My heart bursts into a frenzy, the parasite leaning against my consciousness with such a mix of eagerness and fear that I almost slap the side of my neck to knock some sense into it. “I think so. She had a brother who died recently during an expedition, if that helps?”
“Aye. Lots of people around here got caught up in her reckless nonsense before she left, even more now that she’s back—people who should know better than to put their lot in with a fiend like her.” His words have the sort of edge that implies his gripe is nearly as personal as mine.
“Do you know where I can find her?”
“Why you asking? You aren’t BA,” he concludes after a momentary double glance. His lip wrinkles. “She sway you, too?”
“She fucked me over, is what she did.” The parasite weaves through my mind and curls down my arm in tingles. I itch to scratch at it, like ridding myself of it is a kind of revenge. Maybe Lilias isn’t responsible for the assassinations at all. Maybe this is just an excuse to make her pay forsomething. I give too few damns to care. “I won’t bother anyone she’s working with. It’s just her I’m after.”
That last statement takes the pinch out from the bartender’s brow. He leans in. “Try the Breac building, three blocks up. Last I heard, she’s got the rooms above the brewery. Stinks of malt—you can’t miss it.”
I add my own amalgamation of dread and hope to the emotions I share with the parasite. “Thank you.”
He grunts in return. “If Ivor asks, I told you nothing.”
The foam on the next beer he refills makes my mouth water, and I leave before I can impulsively start checking my pockets for spare change.
I nudge Tavish. “We have a heading.”
As he turns to come with me, he laughs, his crystal voice slicing through the melancholy that seems to linger in the air around him.
I don’t know whether to be happy or worried. “Is something wrong?”
“Aye, most things. But somehow, it still feels a little right, you ken?” He almost smiles. Almost. “Though I could never manage it without your help. I should thank you.”
“You helped me first.” My next words stack up, but I have to force them out. To know what he thinks of them. “You could have saved yourself back in the library by putting all the blame on me. I was the one who caved in the ceiling, after all. I had access to your knife. I have experience with killing. I have a grudge against your family. You could have thrown me under the boat.” I expect something, anything—shock, confusion, dramatic balking—anything but the knowing look he gives me, his eyes focused somewhere past my face and his expression filled with the sort of harsh openness that could crack the earth.

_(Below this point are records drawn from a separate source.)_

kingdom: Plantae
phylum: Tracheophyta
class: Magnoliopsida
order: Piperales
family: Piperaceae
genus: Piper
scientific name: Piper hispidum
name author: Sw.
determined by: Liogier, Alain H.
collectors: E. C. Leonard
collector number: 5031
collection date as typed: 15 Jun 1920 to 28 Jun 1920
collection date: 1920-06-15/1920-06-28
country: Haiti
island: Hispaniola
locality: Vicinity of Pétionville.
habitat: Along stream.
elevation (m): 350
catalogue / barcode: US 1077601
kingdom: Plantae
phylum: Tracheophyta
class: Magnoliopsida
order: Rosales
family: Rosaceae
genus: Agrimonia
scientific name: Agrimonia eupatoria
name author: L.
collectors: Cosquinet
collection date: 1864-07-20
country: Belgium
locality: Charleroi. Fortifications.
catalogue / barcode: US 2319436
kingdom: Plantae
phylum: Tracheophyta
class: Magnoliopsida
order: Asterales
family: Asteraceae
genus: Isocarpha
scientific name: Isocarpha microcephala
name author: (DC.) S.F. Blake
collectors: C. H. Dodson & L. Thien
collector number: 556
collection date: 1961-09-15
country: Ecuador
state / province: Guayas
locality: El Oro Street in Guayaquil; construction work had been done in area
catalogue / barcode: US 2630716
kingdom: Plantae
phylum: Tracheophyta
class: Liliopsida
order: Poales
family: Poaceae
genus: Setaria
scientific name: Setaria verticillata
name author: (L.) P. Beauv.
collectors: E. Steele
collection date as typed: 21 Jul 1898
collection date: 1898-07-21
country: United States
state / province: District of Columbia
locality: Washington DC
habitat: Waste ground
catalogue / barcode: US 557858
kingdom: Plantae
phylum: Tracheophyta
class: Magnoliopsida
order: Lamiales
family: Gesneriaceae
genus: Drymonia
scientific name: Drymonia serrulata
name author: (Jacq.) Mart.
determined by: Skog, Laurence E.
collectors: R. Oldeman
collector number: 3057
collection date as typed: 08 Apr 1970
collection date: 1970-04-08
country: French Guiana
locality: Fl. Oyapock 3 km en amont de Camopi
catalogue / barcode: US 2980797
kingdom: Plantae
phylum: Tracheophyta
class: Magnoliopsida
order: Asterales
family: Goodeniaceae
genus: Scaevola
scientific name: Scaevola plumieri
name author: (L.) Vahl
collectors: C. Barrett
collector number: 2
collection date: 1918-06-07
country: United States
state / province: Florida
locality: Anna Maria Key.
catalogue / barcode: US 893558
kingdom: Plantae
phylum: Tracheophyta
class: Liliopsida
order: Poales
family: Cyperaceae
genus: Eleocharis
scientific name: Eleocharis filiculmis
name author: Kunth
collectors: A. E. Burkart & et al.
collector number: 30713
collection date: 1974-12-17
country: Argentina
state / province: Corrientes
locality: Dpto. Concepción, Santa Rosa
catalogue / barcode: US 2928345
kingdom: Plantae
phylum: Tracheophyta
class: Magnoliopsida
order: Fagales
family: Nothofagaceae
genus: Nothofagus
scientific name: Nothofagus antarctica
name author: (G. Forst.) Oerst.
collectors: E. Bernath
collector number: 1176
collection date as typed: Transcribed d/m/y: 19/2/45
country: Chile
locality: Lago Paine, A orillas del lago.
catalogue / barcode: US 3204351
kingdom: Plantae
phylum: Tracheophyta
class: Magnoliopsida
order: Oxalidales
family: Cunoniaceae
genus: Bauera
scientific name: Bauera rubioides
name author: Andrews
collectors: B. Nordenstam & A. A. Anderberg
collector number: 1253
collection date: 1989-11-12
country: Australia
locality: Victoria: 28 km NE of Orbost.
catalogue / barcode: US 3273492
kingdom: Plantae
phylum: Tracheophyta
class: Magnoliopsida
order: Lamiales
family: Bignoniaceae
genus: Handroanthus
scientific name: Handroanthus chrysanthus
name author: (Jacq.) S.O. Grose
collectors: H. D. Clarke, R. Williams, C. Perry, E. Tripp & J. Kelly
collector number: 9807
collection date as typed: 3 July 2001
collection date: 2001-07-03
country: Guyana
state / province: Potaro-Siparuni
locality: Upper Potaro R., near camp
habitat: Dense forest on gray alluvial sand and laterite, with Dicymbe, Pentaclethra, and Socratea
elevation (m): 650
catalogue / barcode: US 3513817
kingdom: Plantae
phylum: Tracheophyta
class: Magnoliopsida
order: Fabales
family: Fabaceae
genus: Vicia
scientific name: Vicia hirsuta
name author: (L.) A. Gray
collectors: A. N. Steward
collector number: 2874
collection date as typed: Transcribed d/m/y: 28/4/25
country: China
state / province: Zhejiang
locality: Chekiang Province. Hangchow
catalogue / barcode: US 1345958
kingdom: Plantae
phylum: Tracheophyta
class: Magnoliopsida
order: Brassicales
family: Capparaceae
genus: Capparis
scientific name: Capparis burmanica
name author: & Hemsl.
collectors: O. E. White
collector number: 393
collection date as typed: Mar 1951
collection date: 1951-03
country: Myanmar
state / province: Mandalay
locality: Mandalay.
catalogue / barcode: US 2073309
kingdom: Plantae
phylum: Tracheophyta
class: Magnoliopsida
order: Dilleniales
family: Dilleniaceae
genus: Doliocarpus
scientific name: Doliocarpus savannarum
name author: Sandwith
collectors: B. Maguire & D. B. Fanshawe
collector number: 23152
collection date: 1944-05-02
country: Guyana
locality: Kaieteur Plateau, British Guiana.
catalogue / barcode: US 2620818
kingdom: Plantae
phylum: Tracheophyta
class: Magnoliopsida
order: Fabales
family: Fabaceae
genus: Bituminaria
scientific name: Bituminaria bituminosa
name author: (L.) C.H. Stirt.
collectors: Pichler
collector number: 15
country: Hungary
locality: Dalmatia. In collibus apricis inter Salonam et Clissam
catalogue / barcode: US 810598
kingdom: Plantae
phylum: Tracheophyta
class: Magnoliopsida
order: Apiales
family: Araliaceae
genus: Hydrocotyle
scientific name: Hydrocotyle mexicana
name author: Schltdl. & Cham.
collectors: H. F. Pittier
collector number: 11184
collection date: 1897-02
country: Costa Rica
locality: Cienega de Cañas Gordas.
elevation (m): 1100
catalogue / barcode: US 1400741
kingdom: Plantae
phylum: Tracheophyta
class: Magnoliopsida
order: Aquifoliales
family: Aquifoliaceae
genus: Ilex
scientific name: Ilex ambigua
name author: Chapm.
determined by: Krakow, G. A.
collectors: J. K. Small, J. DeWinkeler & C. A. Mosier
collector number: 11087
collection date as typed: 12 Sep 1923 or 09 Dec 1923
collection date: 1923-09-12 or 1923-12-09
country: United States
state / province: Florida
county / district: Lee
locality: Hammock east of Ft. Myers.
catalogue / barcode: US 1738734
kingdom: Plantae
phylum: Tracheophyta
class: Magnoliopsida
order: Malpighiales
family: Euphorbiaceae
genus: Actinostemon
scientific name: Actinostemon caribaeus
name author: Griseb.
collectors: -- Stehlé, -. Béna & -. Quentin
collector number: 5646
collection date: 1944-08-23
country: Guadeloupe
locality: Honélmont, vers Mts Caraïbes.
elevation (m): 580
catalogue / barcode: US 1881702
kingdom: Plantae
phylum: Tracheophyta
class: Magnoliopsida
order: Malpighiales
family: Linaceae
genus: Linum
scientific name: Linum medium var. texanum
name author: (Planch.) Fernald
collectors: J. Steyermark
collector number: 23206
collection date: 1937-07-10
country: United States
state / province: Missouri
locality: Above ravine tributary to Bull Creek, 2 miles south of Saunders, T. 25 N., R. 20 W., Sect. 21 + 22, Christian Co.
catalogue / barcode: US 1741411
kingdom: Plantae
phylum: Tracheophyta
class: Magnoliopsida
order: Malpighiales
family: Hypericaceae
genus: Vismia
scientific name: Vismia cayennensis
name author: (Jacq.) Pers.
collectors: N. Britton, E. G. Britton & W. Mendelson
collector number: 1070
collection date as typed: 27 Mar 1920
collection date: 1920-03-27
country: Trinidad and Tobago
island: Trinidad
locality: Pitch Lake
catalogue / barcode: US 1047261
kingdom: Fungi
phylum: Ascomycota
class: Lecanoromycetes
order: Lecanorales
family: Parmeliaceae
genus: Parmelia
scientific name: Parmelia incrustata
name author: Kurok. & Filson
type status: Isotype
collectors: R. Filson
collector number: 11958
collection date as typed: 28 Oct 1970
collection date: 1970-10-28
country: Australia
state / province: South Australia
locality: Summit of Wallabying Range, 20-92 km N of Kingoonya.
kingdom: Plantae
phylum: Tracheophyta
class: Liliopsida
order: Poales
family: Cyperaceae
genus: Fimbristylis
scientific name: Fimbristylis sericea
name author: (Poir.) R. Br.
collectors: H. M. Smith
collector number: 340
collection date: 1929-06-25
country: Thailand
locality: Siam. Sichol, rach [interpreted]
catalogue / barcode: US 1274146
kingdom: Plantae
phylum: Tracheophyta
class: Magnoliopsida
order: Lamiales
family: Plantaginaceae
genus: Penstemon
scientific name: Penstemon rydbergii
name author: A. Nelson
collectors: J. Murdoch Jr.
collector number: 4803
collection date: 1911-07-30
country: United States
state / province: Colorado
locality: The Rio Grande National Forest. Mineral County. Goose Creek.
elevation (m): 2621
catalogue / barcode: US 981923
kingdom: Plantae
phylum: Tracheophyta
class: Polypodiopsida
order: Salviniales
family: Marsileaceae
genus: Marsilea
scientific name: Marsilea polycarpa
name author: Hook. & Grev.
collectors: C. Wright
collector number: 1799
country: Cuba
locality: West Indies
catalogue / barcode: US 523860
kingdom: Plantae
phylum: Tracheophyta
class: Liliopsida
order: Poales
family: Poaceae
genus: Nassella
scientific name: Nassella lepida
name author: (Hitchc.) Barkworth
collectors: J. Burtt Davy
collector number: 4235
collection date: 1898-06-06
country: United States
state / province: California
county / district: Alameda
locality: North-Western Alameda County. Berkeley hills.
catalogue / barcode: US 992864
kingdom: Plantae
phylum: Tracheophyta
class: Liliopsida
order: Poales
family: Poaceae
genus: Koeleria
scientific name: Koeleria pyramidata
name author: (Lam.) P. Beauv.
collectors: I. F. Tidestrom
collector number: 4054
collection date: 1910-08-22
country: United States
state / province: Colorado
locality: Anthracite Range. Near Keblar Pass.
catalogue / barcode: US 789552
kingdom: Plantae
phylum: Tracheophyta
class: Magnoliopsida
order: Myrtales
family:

“It would’ve been easy,” he says.
That answer cleanses and haunts all in one. Because he chose not to betray me. But he saw the opportunity, saw a conclusion no truly innocent person would have come to. He saw it, and had to make a decision, and maybe it was an easy choice for him, or maybe it was a coin flip. I tug the change from the trolley out from my pocket, flicking it between my knuckles. For everything I know of him, Tavish is too fair a person to truly consider selling me out, but he did waver on coming with me. He could waver just the same in the future and end up landing the other way. I have to be ready for that.
The atmosphere of the streets has changed during just the little time we spent in the bar. Guards pass in bundles, driving ignation-powered carts. Lower-district civilians lurch out of their paths, avoiding eye contact. The paths clear as most people move into the buildings, and I try to keep Tavish and myself tangled in the few remaining crowds, swerving us through tunnel alleyways whenever the guard carts come too close for comfort. We cross the corner where two days ago Jean the conspiracy theorist waved her fliers in my face. Only her pamphlets remain, most of those already scattered across the streets. My gut churns.
By the time Lilias’s building finally comes into view, my thoughts spin a mile a minute. The stench of beer suffocates the whole block. I pull Tavish up to the door beside the brewery and yank at the knob. It refuses to budge. “Locked. Looks like a basic key system, though, none of your fancy ignation and lasers.”
“Can you use those little sticks to open it? You ken how to do that, don’t you?”
“Pick it?” I laugh despite the guard cart on the street behind us. “I’ve done my share of terrible, but I’m not that kind of criminal.”